Items from a dataset:

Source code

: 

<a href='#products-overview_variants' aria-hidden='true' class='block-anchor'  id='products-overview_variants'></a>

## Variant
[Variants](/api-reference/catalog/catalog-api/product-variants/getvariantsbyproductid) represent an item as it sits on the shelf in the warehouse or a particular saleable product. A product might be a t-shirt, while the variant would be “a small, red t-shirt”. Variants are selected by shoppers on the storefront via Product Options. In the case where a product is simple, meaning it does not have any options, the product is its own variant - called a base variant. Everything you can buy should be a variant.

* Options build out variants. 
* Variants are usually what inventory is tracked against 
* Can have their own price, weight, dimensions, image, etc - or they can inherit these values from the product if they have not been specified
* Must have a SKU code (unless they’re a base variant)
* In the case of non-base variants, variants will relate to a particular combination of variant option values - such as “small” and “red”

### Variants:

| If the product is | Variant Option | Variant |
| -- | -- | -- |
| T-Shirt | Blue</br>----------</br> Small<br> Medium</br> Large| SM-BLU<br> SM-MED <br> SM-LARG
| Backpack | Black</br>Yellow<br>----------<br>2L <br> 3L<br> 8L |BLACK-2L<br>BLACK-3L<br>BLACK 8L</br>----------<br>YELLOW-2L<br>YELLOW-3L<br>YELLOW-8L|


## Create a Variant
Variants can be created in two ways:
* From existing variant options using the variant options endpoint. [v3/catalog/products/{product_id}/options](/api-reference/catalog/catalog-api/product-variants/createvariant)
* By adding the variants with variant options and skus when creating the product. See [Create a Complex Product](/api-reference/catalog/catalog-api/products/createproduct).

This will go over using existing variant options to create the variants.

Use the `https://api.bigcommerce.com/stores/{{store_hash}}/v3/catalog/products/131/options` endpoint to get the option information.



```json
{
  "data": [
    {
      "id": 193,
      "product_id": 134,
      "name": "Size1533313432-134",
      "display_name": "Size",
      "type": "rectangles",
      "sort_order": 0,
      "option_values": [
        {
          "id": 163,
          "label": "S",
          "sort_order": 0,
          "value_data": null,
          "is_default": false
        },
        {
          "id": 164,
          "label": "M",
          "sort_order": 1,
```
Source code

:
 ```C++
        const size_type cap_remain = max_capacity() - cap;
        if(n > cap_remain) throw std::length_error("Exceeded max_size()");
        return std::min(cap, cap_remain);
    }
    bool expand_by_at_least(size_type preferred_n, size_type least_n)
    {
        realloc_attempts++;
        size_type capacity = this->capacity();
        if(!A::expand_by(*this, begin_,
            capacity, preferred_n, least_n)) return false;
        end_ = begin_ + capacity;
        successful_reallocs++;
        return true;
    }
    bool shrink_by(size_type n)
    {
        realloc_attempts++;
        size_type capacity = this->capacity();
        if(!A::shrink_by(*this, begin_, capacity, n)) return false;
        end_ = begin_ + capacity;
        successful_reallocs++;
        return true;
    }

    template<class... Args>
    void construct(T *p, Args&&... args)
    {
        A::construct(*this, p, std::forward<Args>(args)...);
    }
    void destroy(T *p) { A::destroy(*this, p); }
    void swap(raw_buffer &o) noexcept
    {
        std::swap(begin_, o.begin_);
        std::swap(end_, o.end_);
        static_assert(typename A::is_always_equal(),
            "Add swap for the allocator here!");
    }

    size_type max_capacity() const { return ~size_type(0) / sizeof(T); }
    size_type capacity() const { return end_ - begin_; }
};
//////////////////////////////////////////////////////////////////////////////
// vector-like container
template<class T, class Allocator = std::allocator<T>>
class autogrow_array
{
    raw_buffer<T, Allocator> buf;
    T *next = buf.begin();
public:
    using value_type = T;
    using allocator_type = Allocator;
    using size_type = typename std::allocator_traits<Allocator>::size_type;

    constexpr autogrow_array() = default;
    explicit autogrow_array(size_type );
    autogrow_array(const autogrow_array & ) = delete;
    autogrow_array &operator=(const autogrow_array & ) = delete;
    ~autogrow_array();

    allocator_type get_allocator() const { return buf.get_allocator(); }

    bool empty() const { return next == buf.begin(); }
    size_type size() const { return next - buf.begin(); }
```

- Directions -
A copy of each line above that holds the word "base" is the expected answer.

- Output -
[Variants](/api-reference/catalog/catalog-api/product-variants/getvariantsbyproductid) represent an item as it sits on the shelf in the warehouse or a particular saleable product. A product might be a t-shirt, while the variant would be “a small, red t-shirt”. Variants are selected by shoppers on the storefront via Product Options. In the case where a product is simple, meaning it does not have any options, the product is its own variant - called a base variant. Everything you can buy should be a variant.
* Must have a SKU code (unless they’re a base variant)
* In the case of non-base variants, variants will relate to a particular combination of variant option values - such as “small” and “red”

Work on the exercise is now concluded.